Nobody likes getting sick, and for millions of Americans the misery of sneezing, sore throats and coughing is compounded by having to make the decision of whether or not to go to work or stay home. There is a lot of pressure on some people, either external or self-imposed, to “tough it out” and go to work even when sick. But he truth is being “tough” might actually do more harm, both to yourself and to your coworkers. When you need to decide whether to go to work or stay home and nurse a cold, here are some tips to follow.

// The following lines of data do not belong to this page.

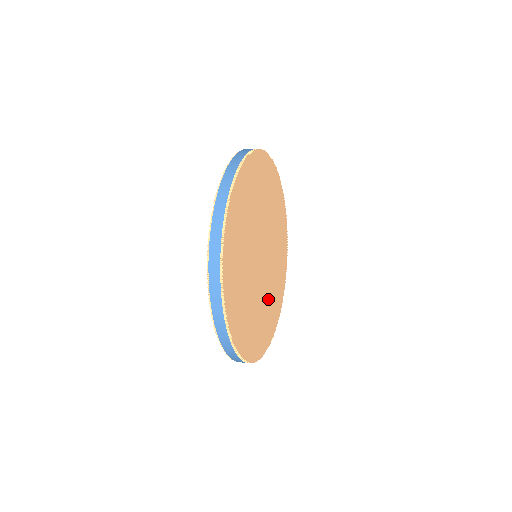
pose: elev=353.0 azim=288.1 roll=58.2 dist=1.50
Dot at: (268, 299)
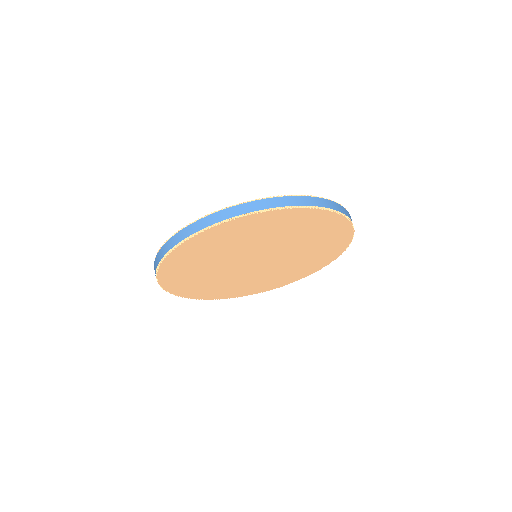
Dot at: (290, 267)
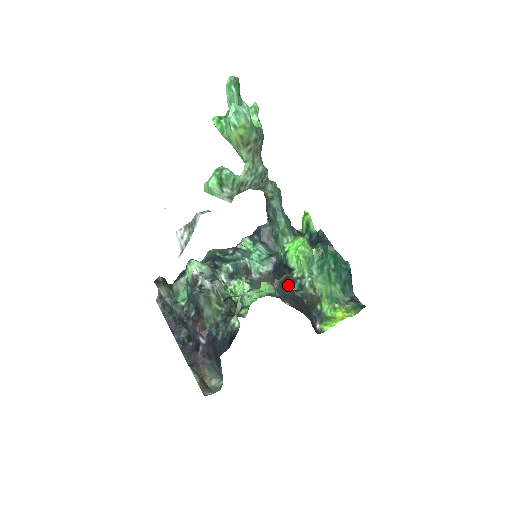
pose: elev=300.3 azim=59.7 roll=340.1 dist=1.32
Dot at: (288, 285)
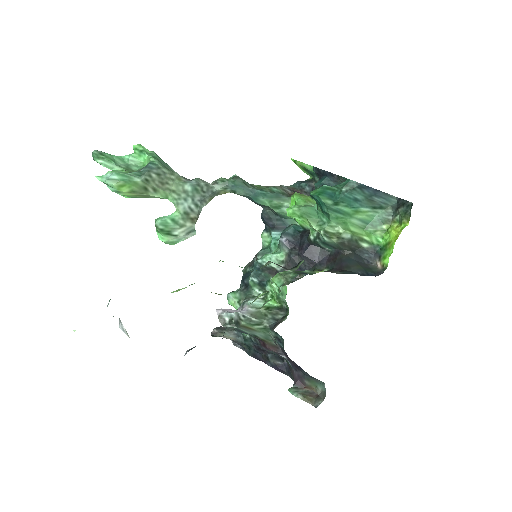
Dot at: (315, 251)
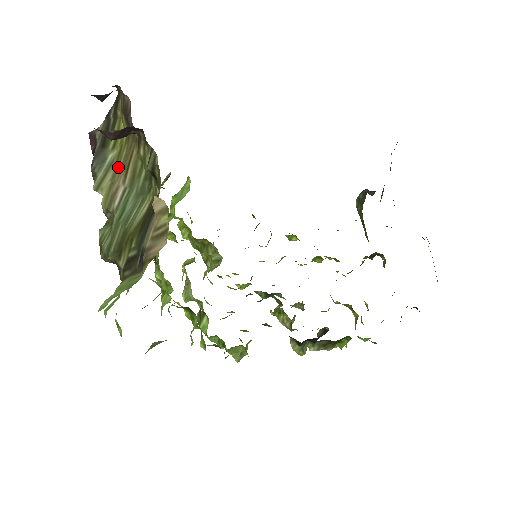
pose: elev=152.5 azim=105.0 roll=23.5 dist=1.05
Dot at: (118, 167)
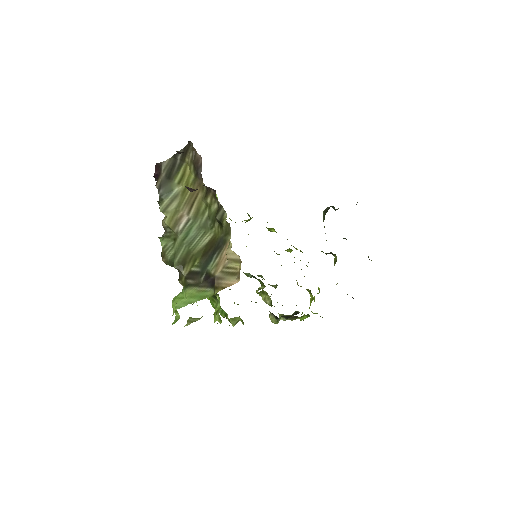
Dot at: (183, 200)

One of the big considerations that should keep a sick employee home is whether or not the illness is contagious. Whether sick with a simple cold or with the flu or another more serious illness, being in close contact with other people creates the opportunity for germs to jump ship, spreading from you to anyone you work with. If you decide to bring your cold to work, you could end up impacting many of your coworkers by spreading the illness. Not only does that make more people sick and miserable, but it can negate any potential benefits of your presence at work anyway. If you believe that your absence will cause unacceptable delays in work projects, consider the impact of a rash of illness that affects multiple coworkers, causing both absences and decreased work performance for an entire office. Staying home and avoiding the chance of infecting other people might be the most efficient way to keep work going.

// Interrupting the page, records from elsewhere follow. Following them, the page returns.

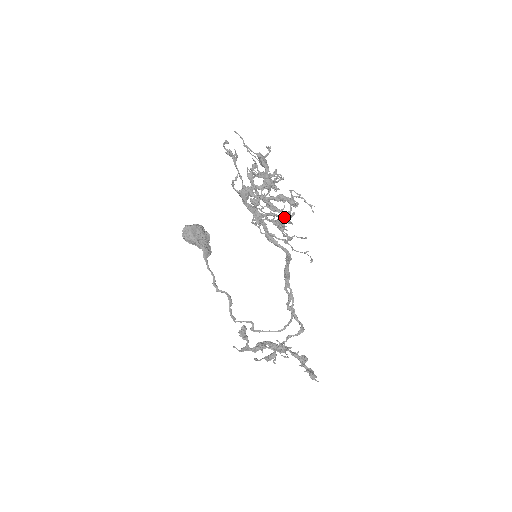
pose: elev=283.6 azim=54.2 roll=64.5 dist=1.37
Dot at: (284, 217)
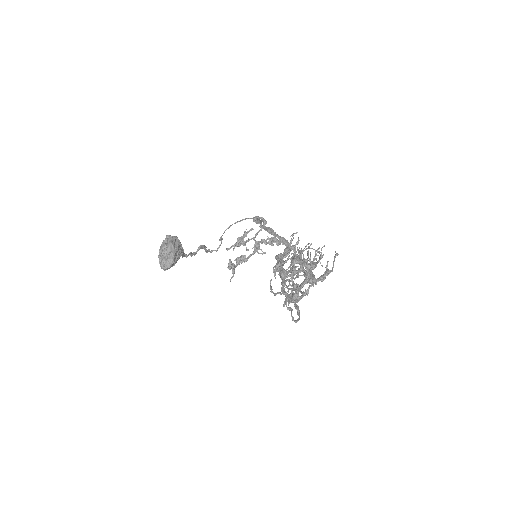
Dot at: (311, 268)
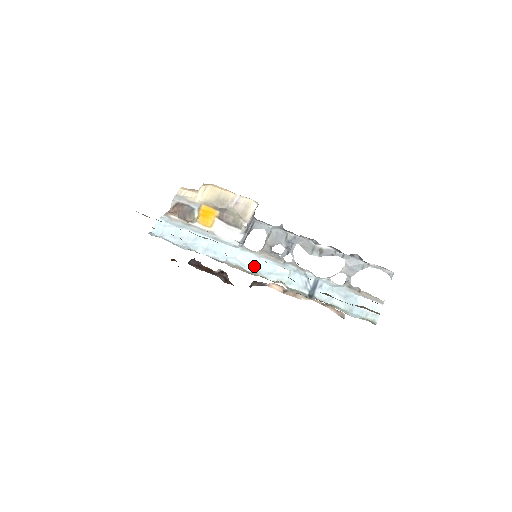
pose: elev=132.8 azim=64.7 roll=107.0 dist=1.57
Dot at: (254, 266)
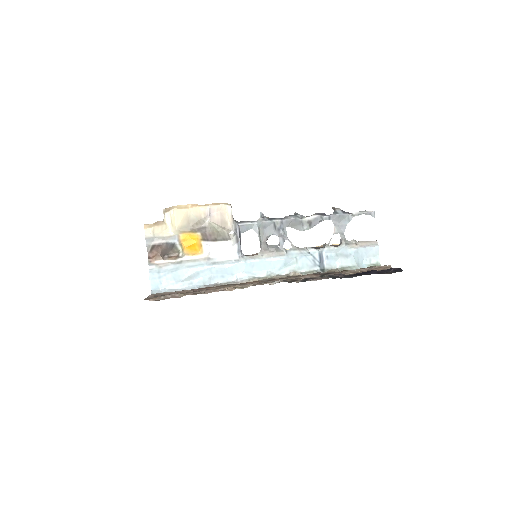
Dot at: (263, 270)
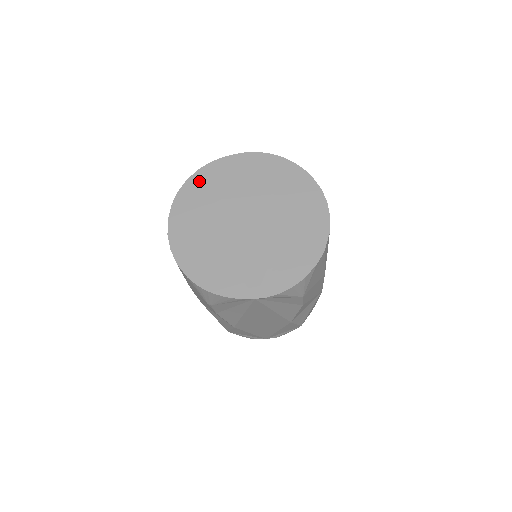
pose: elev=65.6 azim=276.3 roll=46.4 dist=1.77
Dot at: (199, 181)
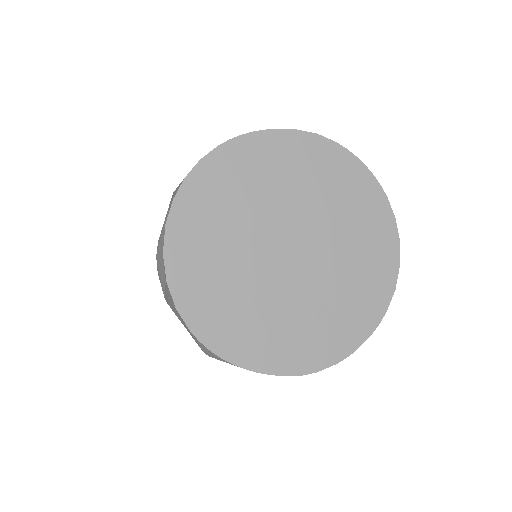
Dot at: (222, 166)
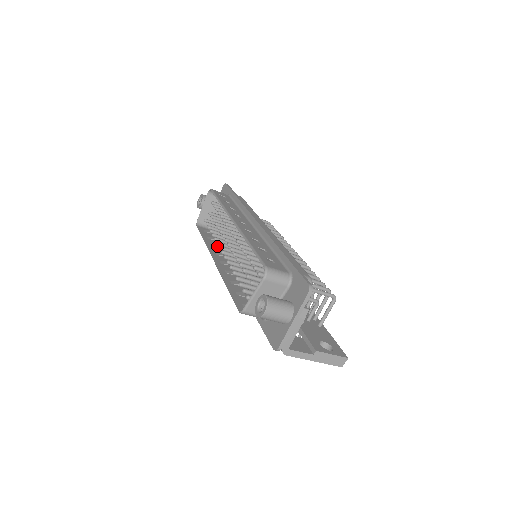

Your own work performance is another thing to consider. It’s not always easy to tell how badly you are impaired by a cold, especially if it is not severe. You may not realize that you are slower at making decisions and that you are not thinking as well as you usually do. If you have a severe cold and are certain that you cannot function in your job, it’s easier to stay home. But if you have a moderate cold, it may still be better to stay home for a day and recover instead of going to work and making poor decisions that will cause trouble later. Also, if you need to take any medicines for your illness, consider the effects they have on you. If you are taking any medicines that make you feel drowsy or slow down your thinking, it’s better to stay home and especially to avoid driving or operating machinery.
A lot of people actually hurt themselves by trying to push through a cold with their normal levels of activity and end up extending the length and severity of their symptoms, as well as making themselves more susceptible to further illness. The body needs a lot of energy to fight off a cold and recover, which is why the best thing to do with a cold is to rest and take good care of your body. A day of rest at the beginning of a cold can mean feeling much better three or four days later, as opposed to suffering with symptoms for much longer. It can also mean avoiding further colds, as working too hard while you are sick strains your immune system and makes it less able to fight off infections.
If you feel the early symptoms of a cold, stop and think before you try to continue your normal daily routines, especially going to work. For the sake of your own health and fast recovery, and for the sake of your coworkers and shared work, it may just be better to take a day off.